### TASK PROMPT
Copy the items below, substituting "Latin name" for each occurrence of "scientific name" and changing nothing else.

### INPUT MATERIAL
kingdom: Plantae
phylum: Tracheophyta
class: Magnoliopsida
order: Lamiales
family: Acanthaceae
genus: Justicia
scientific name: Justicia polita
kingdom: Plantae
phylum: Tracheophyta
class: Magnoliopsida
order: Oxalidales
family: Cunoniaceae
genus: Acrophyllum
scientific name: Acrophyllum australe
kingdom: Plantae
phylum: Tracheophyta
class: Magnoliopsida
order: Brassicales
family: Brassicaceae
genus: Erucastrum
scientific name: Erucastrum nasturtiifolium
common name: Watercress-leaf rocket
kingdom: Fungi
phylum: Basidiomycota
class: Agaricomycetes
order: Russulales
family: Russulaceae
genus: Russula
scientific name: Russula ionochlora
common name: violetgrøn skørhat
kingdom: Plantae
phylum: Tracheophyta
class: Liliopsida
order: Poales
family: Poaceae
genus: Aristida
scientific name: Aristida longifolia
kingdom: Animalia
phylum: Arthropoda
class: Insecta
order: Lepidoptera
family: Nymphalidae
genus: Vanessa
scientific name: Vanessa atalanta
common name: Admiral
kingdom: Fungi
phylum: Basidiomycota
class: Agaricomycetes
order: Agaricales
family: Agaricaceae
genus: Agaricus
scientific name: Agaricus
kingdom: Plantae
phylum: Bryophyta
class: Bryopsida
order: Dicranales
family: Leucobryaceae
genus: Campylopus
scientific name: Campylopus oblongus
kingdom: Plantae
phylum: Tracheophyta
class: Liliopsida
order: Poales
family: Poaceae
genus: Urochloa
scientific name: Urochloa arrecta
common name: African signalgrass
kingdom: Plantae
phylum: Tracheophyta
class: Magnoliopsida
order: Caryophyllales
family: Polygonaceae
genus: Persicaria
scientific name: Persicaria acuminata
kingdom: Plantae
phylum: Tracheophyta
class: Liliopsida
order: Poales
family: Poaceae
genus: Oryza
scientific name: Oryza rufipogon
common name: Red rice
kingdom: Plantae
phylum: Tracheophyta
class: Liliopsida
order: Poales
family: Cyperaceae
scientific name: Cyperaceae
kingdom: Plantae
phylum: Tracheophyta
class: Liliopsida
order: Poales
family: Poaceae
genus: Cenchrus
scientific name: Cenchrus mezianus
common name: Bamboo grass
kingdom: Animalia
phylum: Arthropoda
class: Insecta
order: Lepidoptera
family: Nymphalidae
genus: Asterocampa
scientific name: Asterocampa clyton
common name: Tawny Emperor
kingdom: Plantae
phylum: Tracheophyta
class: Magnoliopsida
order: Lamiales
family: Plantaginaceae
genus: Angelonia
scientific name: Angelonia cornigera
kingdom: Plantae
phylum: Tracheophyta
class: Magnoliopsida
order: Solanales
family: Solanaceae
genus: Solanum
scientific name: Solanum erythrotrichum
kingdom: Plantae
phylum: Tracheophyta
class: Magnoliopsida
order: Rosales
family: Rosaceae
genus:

### RESPONSE TO THIS EXERCISE
kingdom: Plantae
phylum: Tracheophyta
class: Magnoliopsida
order: Lamiales
family: Acanthaceae
genus: Justicia
Latin name: Justicia polita
kingdom: Plantae
phylum: Tracheophyta
class: Magnoliopsida
order: Oxalidales
family: Cunoniaceae
genus: Acrophyllum
Latin name: Acrophyllum australe
kingdom: Plantae
phylum: Tracheophyta
class: Magnoliopsida
order: Brassicales
family: Brassicaceae
genus: Erucastrum
Latin name: Erucastrum nasturtiifolium
common name: Watercress-leaf rocket
kingdom: Fungi
phylum: Basidiomycota
class: Agaricomycetes
order: Russulales
family: Russulaceae
genus: Russula
Latin name: Russula ionochlora
common name: violetgrøn skørhat
kingdom: Plantae
phylum: Tracheophyta
class: Liliopsida
order: Poales
family: Poaceae
genus: Aristida
Latin name: Aristida longifolia
kingdom: Animalia
phylum: Arthropoda
class: Insecta
order: Lepidoptera
family: Nymphalidae
genus: Vanessa
Latin name: Vanessa atalanta
common name: Admiral
kingdom: Fungi
phylum: Basidiomycota
class: Agaricomycetes
order: Agaricales
family: Agaricaceae
genus: Agaricus
Latin name: Agaricus
kingdom: Plantae
phylum: Bryophyta
class: Bryopsida
order: Dicranales
family: Leucobryaceae
genus: Campylopus
Latin name: Campylopus oblongus
kingdom: Plantae
phylum: Tracheophyta
class: Liliopsida
order: Poales
family: Poaceae
genus: Urochloa
Latin name: Urochloa arrecta
common name: African signalgrass
kingdom: Plantae
phylum: Tracheophyta
class: Magnoliopsida
order: Caryophyllales
family: Polygonaceae
genus: Persicaria
Latin name: Persicaria acuminata
kingdom: Plantae
phylum: Tracheophyta
class: Liliopsida
order: Poales
family: Poaceae
genus: Oryza
Latin name: Oryza rufipogon
common name: Red rice
kingdom: Plantae
phylum: Tracheophyta
class: Liliopsida
order: Poales
family: Cyperaceae
Latin name: Cyperaceae
kingdom: Plantae
phylum: Tracheophyta
class: Liliopsida
order: Poales
family: Poaceae
genus: Cenchrus
Latin name: Cenchrus mezianus
common name: Bamboo grass
kingdom: Animalia
phylum: Arthropoda
class: Insecta
order: Lepidoptera
family: Nymphalidae
genus: Asterocampa
Latin name: Asterocampa clyton
common name: Tawny Emperor
kingdom: Plantae
phylum: Tracheophyta
class: Magnoliopsida
order: Lamiales
family: Plantaginaceae
genus: Angelonia
Latin name: Angelonia cornigera
kingdom: Plantae
phylum: Tracheophyta
class: Magnoliopsida
order: Solanales
family: Solanaceae
genus: Solanum
Latin name: Solanum erythrotrichum
kingdom: Plantae
phylum: Tracheophyta
class: Magnoliopsida
order: Rosales
family: Rosaceae
genus:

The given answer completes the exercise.